ISAF spokesman Brig. Gen. Gunter Katz told CBS News the latest attack is, “tragic, but doesn’t reflect the security situation.” He calls the shooting an “isolated incident”.
“We’re confident this won’t stop operations,” he said. “We trust our Afghan partners. But we’re looking at how to mitigate incidents.”
White House press secretary Jay Carney said he didn’t want to “diminish at all the seriousness of the attack” but “it is important within the context here to recognize that missions … are being conducted ever day, every hour involving U.S. forces and the 330,000 Afghan forces.”
He added that the U.S. military “believes that the operational impact [of the attacks] has been negligible.”
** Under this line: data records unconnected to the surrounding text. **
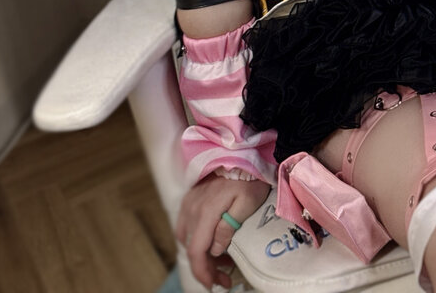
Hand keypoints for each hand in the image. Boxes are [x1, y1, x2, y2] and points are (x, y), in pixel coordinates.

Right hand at [176, 172, 270, 289]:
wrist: (243, 155)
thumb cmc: (249, 179)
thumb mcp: (246, 204)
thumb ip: (228, 228)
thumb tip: (214, 249)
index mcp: (206, 211)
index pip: (196, 250)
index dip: (203, 272)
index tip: (214, 284)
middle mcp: (192, 208)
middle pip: (191, 248)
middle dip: (206, 268)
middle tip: (224, 278)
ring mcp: (189, 203)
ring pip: (187, 239)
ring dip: (201, 254)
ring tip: (221, 261)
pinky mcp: (190, 199)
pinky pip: (186, 226)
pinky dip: (196, 239)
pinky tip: (211, 243)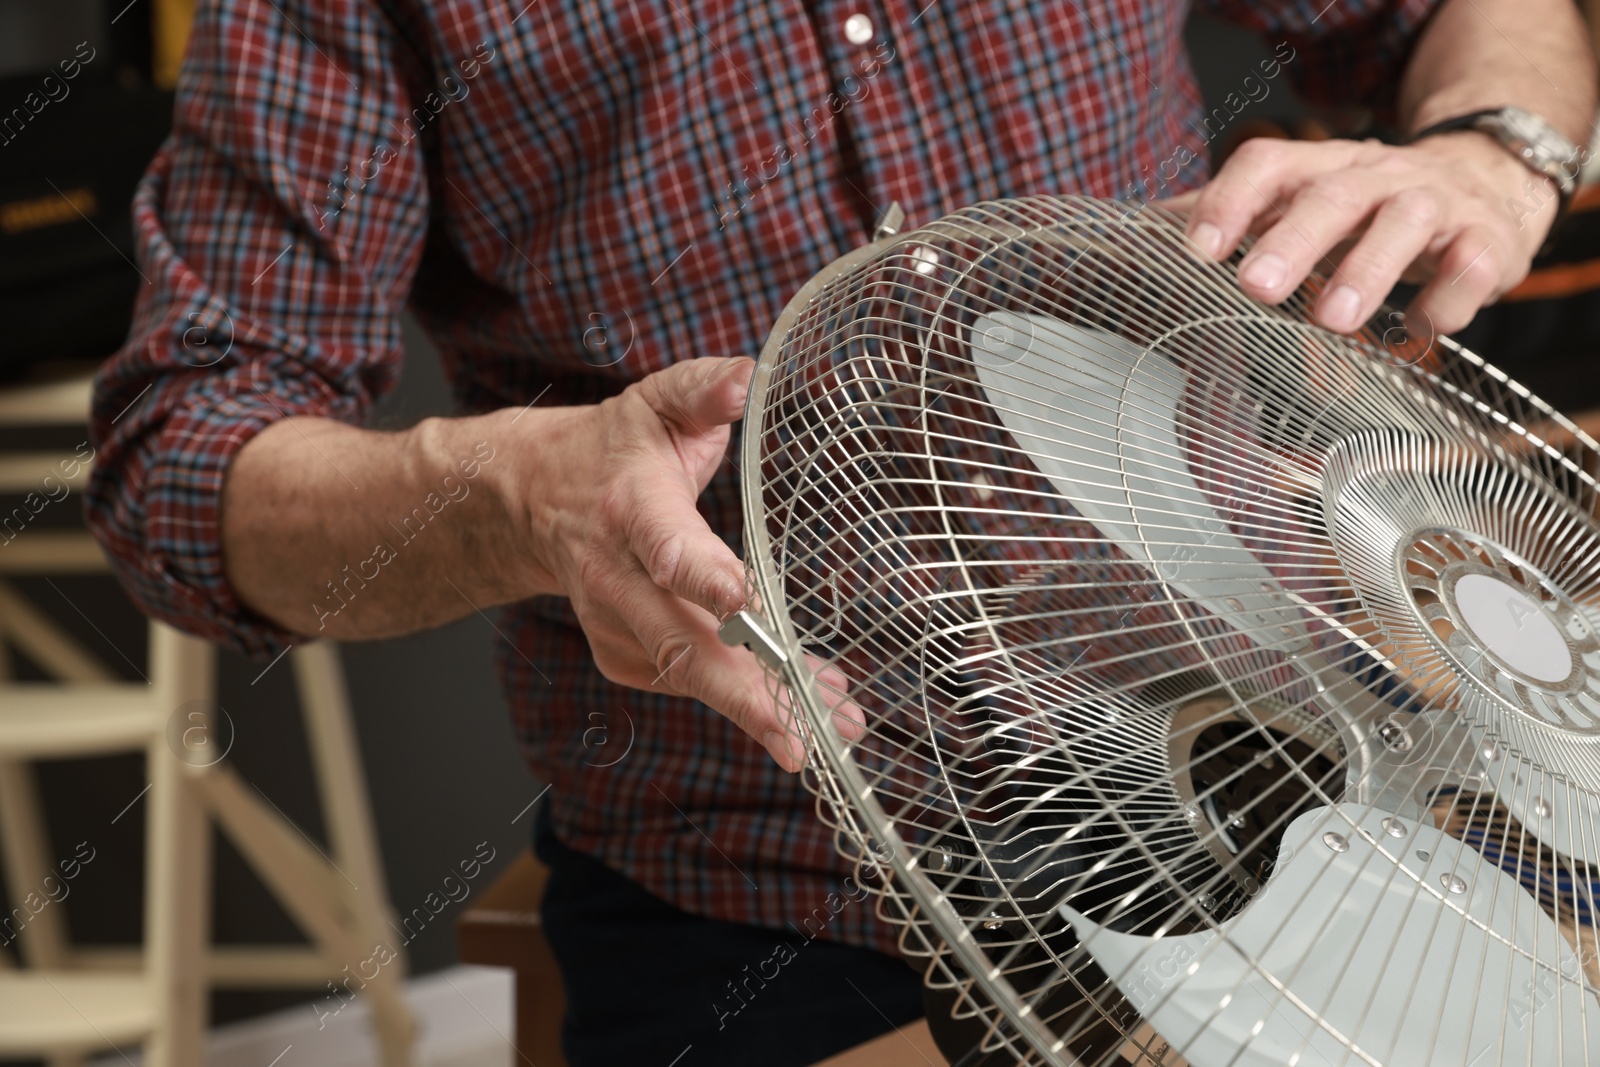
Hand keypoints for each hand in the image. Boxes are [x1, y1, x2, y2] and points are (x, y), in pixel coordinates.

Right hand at [510, 356, 860, 771]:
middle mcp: (617, 576)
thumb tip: (749, 377)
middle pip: (679, 642)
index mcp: (631, 508)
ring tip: (833, 721)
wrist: (534, 501)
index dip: (702, 578)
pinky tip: (801, 706)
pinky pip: (689, 683)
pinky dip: (745, 700)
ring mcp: (616, 623)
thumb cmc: (615, 449)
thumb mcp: (657, 403)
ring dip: (762, 705)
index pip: (665, 548)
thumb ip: (704, 390)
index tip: (743, 602)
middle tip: (804, 729)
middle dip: (744, 690)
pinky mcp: (625, 654)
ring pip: (690, 676)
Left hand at [1170, 134, 1558, 335]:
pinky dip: (1446, 299)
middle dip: (1294, 241)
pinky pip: (1470, 265)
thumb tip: (1144, 230)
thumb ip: (1234, 217)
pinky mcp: (1488, 241)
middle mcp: (1376, 177)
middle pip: (1334, 195)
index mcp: (1320, 169)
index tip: (1196, 250)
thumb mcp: (1301, 200)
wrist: (1486, 183)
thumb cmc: (1367, 208)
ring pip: (1405, 223)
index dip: (1230, 201)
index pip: (1269, 165)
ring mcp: (1436, 205)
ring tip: (1333, 318)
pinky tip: (1420, 330)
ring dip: (1368, 268)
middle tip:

The Afghan security forces have established an eight-point vetting process. Katz explained that recruits require two letters from local elders as a character reference as well as biometric, medical and drugs checks, but ISAF is still working with the Afghan forces to improve this process.
Nonetheless, early in 2012, top U.S. commander Gen. John Allen ordered American units to select a “guardian angel” to watch over fellow troops, even as they sleep, at joint U.S.-Afghan bases and on joint operations involving live fire – a direct response to the mounting green-on-blue attacks.
Last year, a U.S. Army team led by a behavioral scientist produced a 70-page survey that revealed both Afghan and American soldiers hold disturbingly negative perceptions of the other.
According to the survey, many Afghan security personnel found U.S. troops “extremely arrogant, bullying and unwilling to listen to their advice” and sometimes lacking concern about Afghans’ safety in combat. They accused the Americans of ignoring female privacy and using denigrating names for Afghans.
American troops, in turn, often accused Afghan troops and police of “pervasive illicit drug use, massive thievery, personal instability, dishonesty, no integrity,” the survey said.
U.S. military officials have downplayed that survey.
The U.S. hopes the Afghan Local Police, a village defense force backed by the national government, will become a key force in fighting the insurgency.